The term "whistling past the graveyard" is not heard very much any more, but it describes what many people are doing when thinking about Islam. Islam is not now, and has never been, a "religion of peace." (It may be a religion of submission, but that is a very different thing.)
But what do you do when you are confronted with a reality so awful, that it terrifies you? For many people (perhaps most) the reaction is to suppress or deny reality. That is what most of the political leaders in Europe and many in the United States are doing with the otherwise-horrible reality of Islam.
Click HERE for a brilliant description of how the Dutch politicians are dealing with this problem.
Blakeman introduced me to an official of the Dutch Ministry of Integration, who spends her days in dialogue with Dutch imams and other Muslim leaders. We began a wide-ranging discussion about the nature of the jihad threat and the proper response to it. In the course of this I asked her how many Muslim leaders she encountered who were ready to lay aside attachment to the Sharia, accept the Dutch governmental and societal structure and the parameters of Dutch pluralism, and be willing to live in Dutch society as equals to, not superiors of, non-Muslims indefinitely. She told me that there were only very few, but insisted that we had to work with those few, and indeed had to place our faith and hope in them, for otherwise the future was impossibly bleak. I asked her if she had read the Qur’an. She told me no, she hadn’t, and wouldn’t, because she didn’t want to lose all hope -- and because whatever was in it, she still had to work to find some accord with the Muslim leaders, no matter what.

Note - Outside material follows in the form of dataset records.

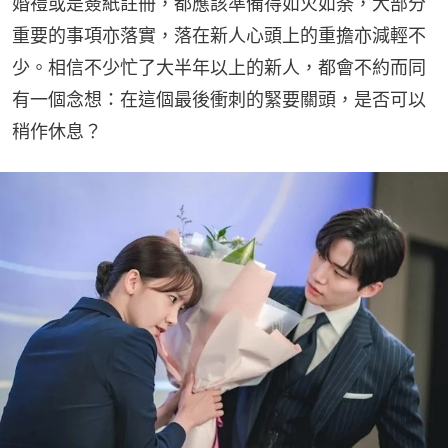
婚禮或是簽紙註冊，都應該準備得如火如荼，大部分
重要的事項亦落實，落在新人心頭上的重擔亦減輕不
少。相信不少忙了大半年以上的新人，都會不約而同
有一個念想：在這個最後衝刺的緊要關頭，是否可以
稍作休息？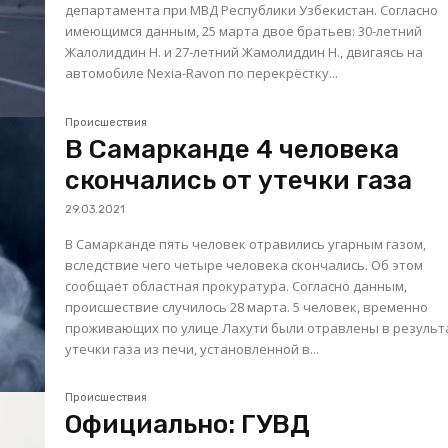
департамента при МВД Республики Узбекистан. Согласно
имеющимся данным, 25 марта двое братьев: 30-летний
Жалолиддин Н. и 27-летний Жамолиддин Н., двигаясь на
автомобиле Nexia-Ravon по перекрёстку...
Происшествия
В Самарканде 4 человека
скончались от утечки газа
29.03.2021
В Самарканде пять человек отравились угарным газом,
вследствие чего четыре человека скончались. Об этом
сообщает областная прокуратура. Согласно данным,
происшествие случилось 28 марта. 5 человек, временно
проживающих по улице Лахути были отравлены в результ
утечки газа из печи, установленной в...
Происшествия
Официально: ГУВД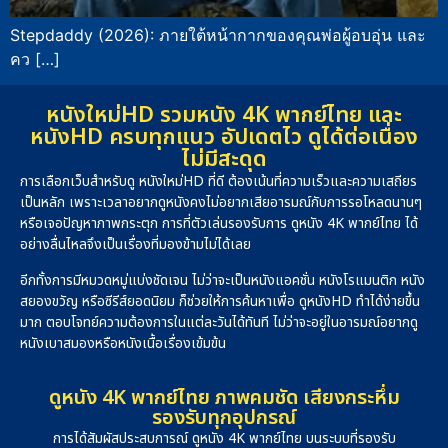
Stepdaddy (2026): ภายใต้หน้ากากของคุณพ่อผู้อบอุ่น และ
คว […]
หนังใหม่HD รวมหนัง 4K พากย์ไทย และ
หนังHD ครบทุกแนว อัปเดตไว ดูได้ต่อเนื่อง
ไม่มีสะดุด
การเลือกเว็บสำหรับดู หนังใหม่HD ที่ดี ต้องเน้นที่ความเร็วและความเสถียร
เป็นหลัก เพราะเวลาอยากดูหนังคงไม่อยากเสียอารมณ์กับการรอโหลดนานๆ
หรือเจอปัญหาภาพกระตุก การที่ตัวเล่นรองรับการ ดูหนัง 4K พากย์ไทย ได้
อย่างลื่นไหลจึงเป็นเรื่องที่มองข้ามไม่ได้เลย
อีกทั้งการมีหมวดหมู่แบ่งชัดเจน ไม่ว่าจะเป็นหนังแอคชั่น หนังโรแมนติก หนัง
สยองขวัญ หรือซีรีส์ยอดนิยม ก็ช่วยให้การค้นหาเพื่อ ดูหนังHD ทำได้ง่ายขึ้น
มาก ตอบโจทย์ความต้องการในแต่ละวันได้ทันที ไม่ว่าจะอยู่ในอารมณ์อยากดู
หนังเบาสมองหรือหนังเนื้อเรื่องเข้มข้น
ดูหนัง 4K พากย์ไทย ภาพคมชัด เสียงกระหึ่ม
รองรับทุกอุปกรณ์
การได้สัมผัสประสบการณ์ ดูหนัง 4K พากย์ไทย บนระบบที่รองรับ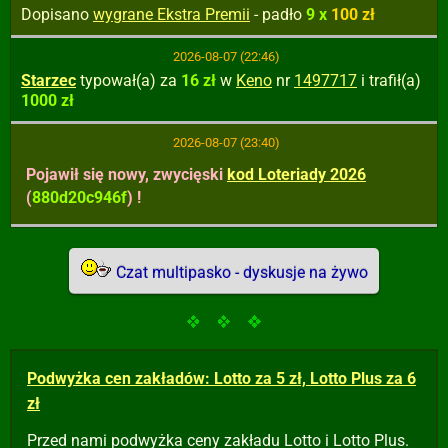
Dopisano
wygrane Ekstra Premii
- padło
9 x
100 zł
2026-08-07 (22:46)
Starzec
typował(a) za
16 zł
w
Keno
nr
1497717
i trafił(a)
1000 zł
2026-08-07 (23:40)
Pojawił się nowy, zwycięski
kod Loteriady 2026
(
880d20c946f
) !
Czat multipasko - dyskusje na żywo
Podwyżka cen zakładów: Lotto za 5 zł, Lotto Plus za 6
zł
Przed nami podwyżka ceny zakładu Lotto i Lotto Plus.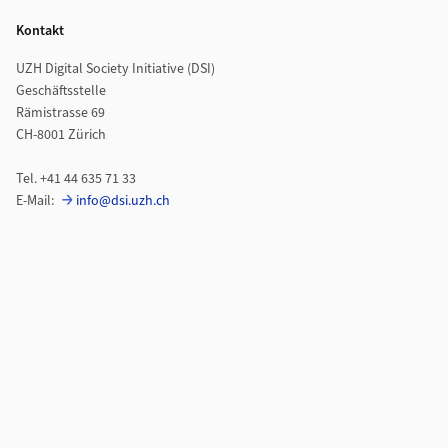
Kontakt
UZH Digital Society Initiative (DSI)
Geschäftsstelle
Rämistrasse 69
CH-8001 Zürich
Tel. +41 44 635 71 33
E-Mail:
info@dsi.uzh.ch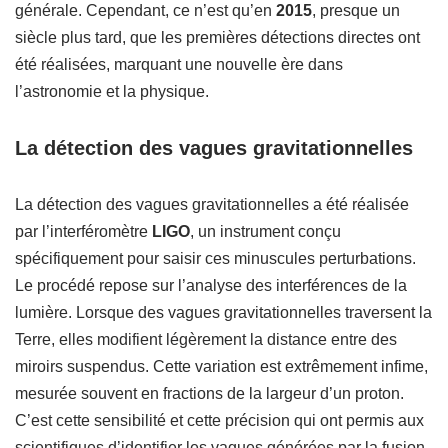
générale. Cependant, ce n’est qu’en
2015
, presque un
siècle plus tard, que les premières détections directes ont
été réalisées, marquant une nouvelle ère dans
l’astronomie et la physique.
La détection des vagues gravitationnelles
La détection des vagues gravitationnelles a été réalisée
par l’interféromètre
LIGO
, un instrument conçu
spécifiquement pour saisir ces minuscules perturbations.
Le procédé repose sur l’analyse des interférences de la
lumière. Lorsque des vagues gravitationnelles traversent la
Terre, elles modifient légèrement la distance entre des
miroirs suspendus. Cette variation est extrêmement infime,
mesurée souvent en fractions de la largeur d’un proton.
C’est cette sensibilité et cette précision qui ont permis aux
scientifiques d’identifier les vagues générées par la fusion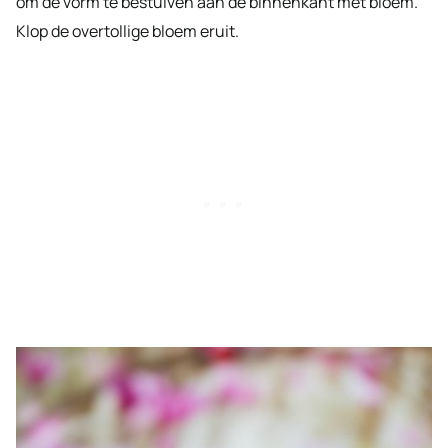
om de vorm te bestuiven aan de binnenkant met bloem.
Klop de overtollige bloem eruit.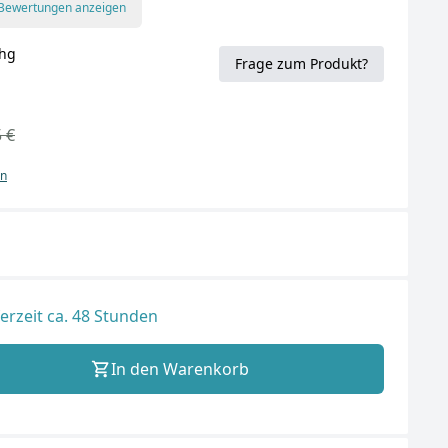
 Bewertungen anzeigen
hg
Frage zum Produkt?
 €
en
ferzeit ca. 48 Stunden
In den Warenkorb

I urged her to ask the imams with whom she spoke questions that made their loyalties clear, insofar as they would answer them honestly. I urged her to ask them whether they would like to see Sharia implemented in the Netherlands at any time in the future, and whether they were working toward that end in any way, peaceful as well as violent. I asked her to ask them whether they would be content to live as equals with non-Muslims indefinitely in a Dutch pluralistic society, or whether they would ultimately hope to institute Islamic supremacy and the subjugation of non-Muslims.
She couldn’t ask them those questions, she told me. Such questions would immediately put their relationship on a confrontational plane, when cooperation was what they wanted, not confrontation. But, I sputtered, you’re not getting cooperation as it is. The confrontation is already upon us. What is to be gained by pretending that it isn’t happening?